For an update, just this weekend I reached the point where I couldn't really cope with anything any more, and yesterday my boyfriend broke up with me, and I never thought things in life could resemble a psychosis leaflet, guess as usual I was wrong. The whole jack thing has gotten worse, and now I have no idea what to do. I feel more like I can't go to anyone as much, stupid emotions. Everything would be better if I was not here at all. Since yesterday morning, I've just cried in emotional pain, or just felt nothing, shaking most of the time, and worst thing is I can't really talk to anyone at home. It is only at college where there are people who I could talk to, but from what I can gather, things only get worse. I don't want to be as sad as I am about the break up because I know I am not a very likeable person anyway, and I've only made things awkward being upset around everyone. I think I would just about be able to sot the exams and get okay grades, but now thongs have gone beyond that point I could just about cope with, I can't really say much.
And it isn't like I haven't tried to deal with this problem, and it isn't like I'm not talking to someone about it anyway, friend and someone at college, but now I feel like I cannot talk to anyone, as though people don't want to be around me.

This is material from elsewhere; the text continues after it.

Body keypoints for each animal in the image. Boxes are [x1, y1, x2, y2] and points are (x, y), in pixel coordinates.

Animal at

And most people I'm around don't understand how upset I feel, many don't even know half of what is going on, I would just much rather sit alone now and not ruin other peoples lives than continue being like I am.

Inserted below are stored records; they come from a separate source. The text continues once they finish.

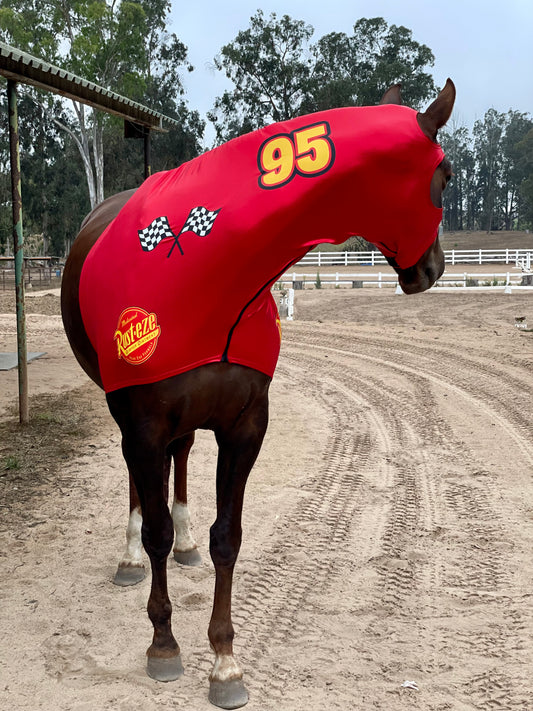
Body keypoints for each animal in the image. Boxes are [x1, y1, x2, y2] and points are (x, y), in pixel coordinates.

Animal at [61, 79, 455, 709]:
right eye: (445, 174)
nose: (435, 268)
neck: (213, 279)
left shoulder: (245, 426)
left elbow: (228, 538)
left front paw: (224, 662)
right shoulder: (143, 426)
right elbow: (153, 528)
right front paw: (164, 644)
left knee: (180, 461)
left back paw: (186, 543)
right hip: (129, 420)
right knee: (142, 490)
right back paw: (130, 558)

Just as I thought things couldn't much worse, everything has to prove me wrong, what a lovely world we live in.
But I guess now I don't have to try and be okay as hard to hide it from people as much, it will annoy people, but at least I will be slightly more truthful... Oh, wow, I was like this last year, but I don't think I was as bad, only difference was I was self harming more back then, and I know I do it occasionally now, but not as much, and I want to try and keep it like that.

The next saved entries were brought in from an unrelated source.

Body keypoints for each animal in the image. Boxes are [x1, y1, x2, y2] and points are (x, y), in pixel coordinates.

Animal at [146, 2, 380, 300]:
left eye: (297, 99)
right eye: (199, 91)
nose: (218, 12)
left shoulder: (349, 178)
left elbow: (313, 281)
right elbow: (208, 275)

Although my friend did skateboard down a ramp in the skate park we walk past to and from college yesterday, I thought that was nice, although I did feel sorry for her as she face planted the floor.
But even now I can't stop shaking, one moment I feel really cold the next I feel really hot, eyes will occasionally go blurry, moments of constant tears, others of silence and feeling nothing.
And now I am really hungry, but feel so sick inside that I cannot eat at all, I did try to eat some food, but only about half until I really could not carry on.
And this weekend, no parents, just me most of Saturday, I am not looking forward to that, revision and most likely this continuous crappy mood, why was I ever born?